■ Work item: Among the lines below, take the one holding "түсіндірме жұмыстарын жүргізу", the one holding "Бақбергенов қабылдады.", and all lines between them. Set them down exactly.

■ Exercise data:

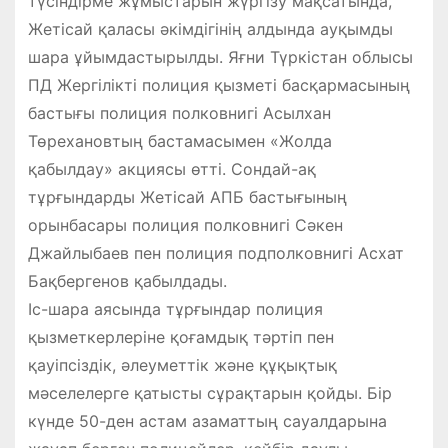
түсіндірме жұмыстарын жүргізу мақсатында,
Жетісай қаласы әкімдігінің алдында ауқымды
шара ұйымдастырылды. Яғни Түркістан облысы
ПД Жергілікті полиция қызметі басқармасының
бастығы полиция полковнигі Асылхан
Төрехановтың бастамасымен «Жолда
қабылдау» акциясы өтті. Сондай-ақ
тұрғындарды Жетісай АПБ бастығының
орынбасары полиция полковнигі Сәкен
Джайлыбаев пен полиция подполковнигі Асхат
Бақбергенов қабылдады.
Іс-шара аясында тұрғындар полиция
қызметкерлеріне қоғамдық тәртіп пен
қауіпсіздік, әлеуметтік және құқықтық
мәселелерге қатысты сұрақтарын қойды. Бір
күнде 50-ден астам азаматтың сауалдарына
---
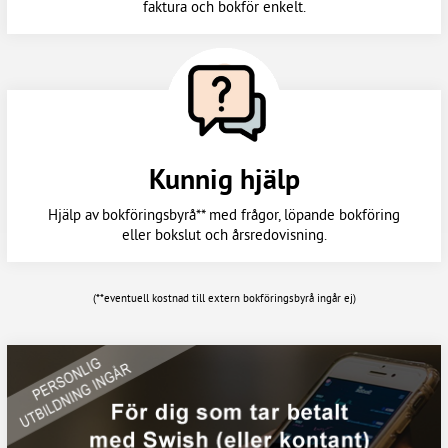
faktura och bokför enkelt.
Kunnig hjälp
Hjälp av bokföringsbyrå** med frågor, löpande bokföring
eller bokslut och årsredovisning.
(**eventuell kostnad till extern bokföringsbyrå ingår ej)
---
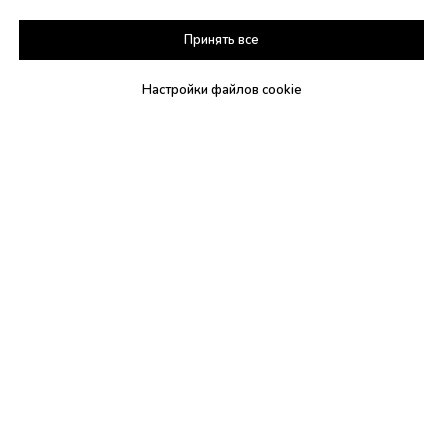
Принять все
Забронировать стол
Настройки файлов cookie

■ Solution to this task:
түсіндірме жұмыстарын жүргізу мақсатында,
Жетісай қаласы әкімдігінің алдында ауқымды
шара ұйымдастырылды. Яғни Түркістан облысы
ПД Жергілікті полиция қызметі басқармасының
бастығы полиция полковнигі Асылхан
Төрехановтың бастамасымен «Жолда
қабылдау» акциясы өтті. Сондай-ақ
тұрғындарды Жетісай АПБ бастығының
орынбасары полиция полковнигі Сәкен
Джайлыбаев пен полиция подполковнигі Асхат
Бақбергенов қабылдады.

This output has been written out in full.